Pixar Place has a boring office facade at the end of the street.

So beautiful and under-photographed that it deserves a third angle.

Comments (9)

  1. I worked at the DisneyMGM Studios after the transition of the New York street from a tram-only accessible attraction, to an area the public could access on foot. During the expansion of the park during this time, Honey I Shrunk the Kids Playground and Commissary Lane were added (now the area behind the American Idol Theater.) These areas pushed into the cross street of New York Street. If memory serves me right, the facade in question was once at the end of the cross street (on the far opposite end from the San Fransisco backdrop). The facade was saved, and moved a few hundred feet to the back side of The Great Movie Ride. At that time, the area’s appearance was that of a studio lot, as they were still filming in the soundstages (Lets Make a Deal, Alices Adventures in Wonderland, Mickey Mouse Club). Today, it still bothers me that the street ends by looking at the bland side of an industrial building, rather than a building facade.

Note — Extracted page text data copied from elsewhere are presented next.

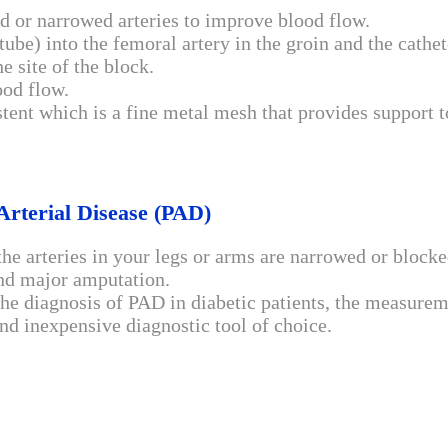
d or narrowed arteries to improve blood flow.
 (tube) into the femoral artery in the groin and the cathe
he site of the block.
ood flow.
tent which is a fine metal mesh that provides support t
Arterial Disease (PAD)
the arteries in your legs or arms are narrowed or blocke
 and major amputation.
 the diagnosis of PAD in diabetic patients, the measure
nd inexpensive diagnostic tool of choice.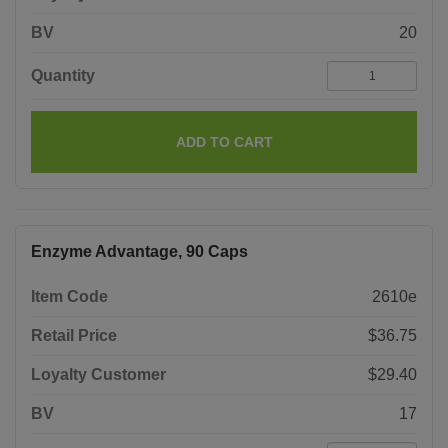
BV
20
Quantity
ADD TO CART
Enzyme Advantage, 90 Caps
Item Code
2610e
Retail Price
$36.75
Loyalty Customer
$29.40
BV
17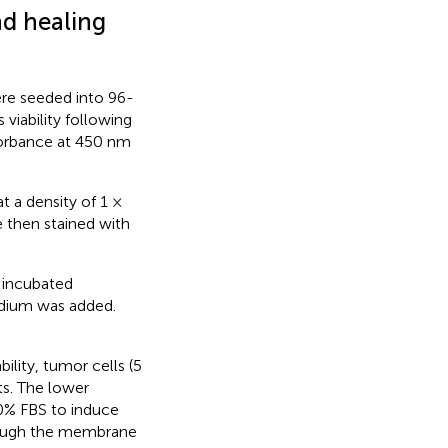
d healing
ere seeded into 96-
viability following
bsorbance at 450 nm
t a density of 1 ×
e then stained with
 incubated
edium was added.
ility, tumor cells (5
ts. The lower
0% FBS to induce
through the membrane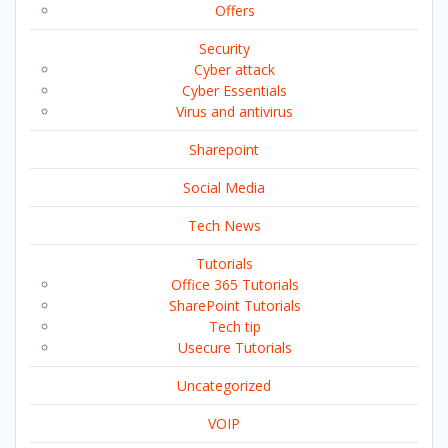
Offers
Security
Cyber attack
Cyber Essentials
Virus and antivirus
Sharepoint
Social Media
Tech News
Tutorials
Office 365 Tutorials
SharePoint Tutorials
Tech tip
Usecure Tutorials
Uncategorized
VOIP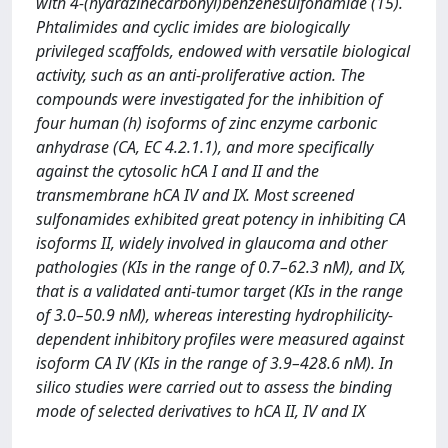
with 4-(hydrazinecarbonyl)benzenesulfonamide (15).
Phtalimides and cyclic imides are biologically
privileged scaffolds, endowed with versatile biological
activity, such as an anti-proliferative action. The
compounds were investigated for the inhibition of
four human (h) isoforms of zinc enzyme carbonic
anhydrase (CA, EC 4.2.1.1), and more specifically
against the cytosolic hCA I and II and the
transmembrane hCA IV and IX. Most screened
sulfonamides exhibited great potency in inhibiting CA
isoforms II, widely involved in glaucoma and other
pathologies (KIs in the range of 0.7–62.3 nM), and IX,
that is a validated anti-tumor target (KIs in the range
of 3.0–50.9 nM), whereas interesting hydrophilicity-
dependent inhibitory profiles were measured against
isoform CA IV (KIs in the range of 3.9–428.6 nM). In
silico studies were carried out to assess the binding
mode of selected derivatives to hCA II, IV and IX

  2. “This is actually the building from the frame in The Rescuers where you can see the topless woman. WDI decided to incorporate it into the design of the Studios, behind the Great Movie Ride, because it represents the the often seedy behind-the-scenes drama that unfolds backstage, behind the Great Movies all time.”


  3. I’m actually going on an extended medical leave from work – starting tomorrow – to capture it in a series of photos that I will entitle “The Essence of MGM: Beauty in 5,000 Photos.”

    It will be a coffee table book, in that it’ll be the size of a coffee table. I hope that by pricing it at $7500 per copy, I can break even after selling 200,000 copies. Would you like an autographed copy?

  4. @Tim, why play DVD games when you can count dead leaves and soda cups behind the windows?

  5. @Turk, isn’t it special? I’m thrilled to become the champion for this hallmark of masterful theming! The internet needs more pictures of this!

  6. Maybe if they just put some TV screens in the windows so that people could wait in line to play a DVD game this building could become a major attraction.

  7. I think you may have tripled the number of pictures of this building available online by posting this blog.

  8. @Mark, you’re right. It does sort of look like that. Not that I’ve seen that, of course.

  9. This is actually the building from the frame in The Rescuers where you can see the topless woman. WDI decided to incorporate it into the design of the Studios, behind the Great Movie Ride, because it represents the the often seedy behind-the-scenes drama that unfolds backstage, behind the Great Movies all time.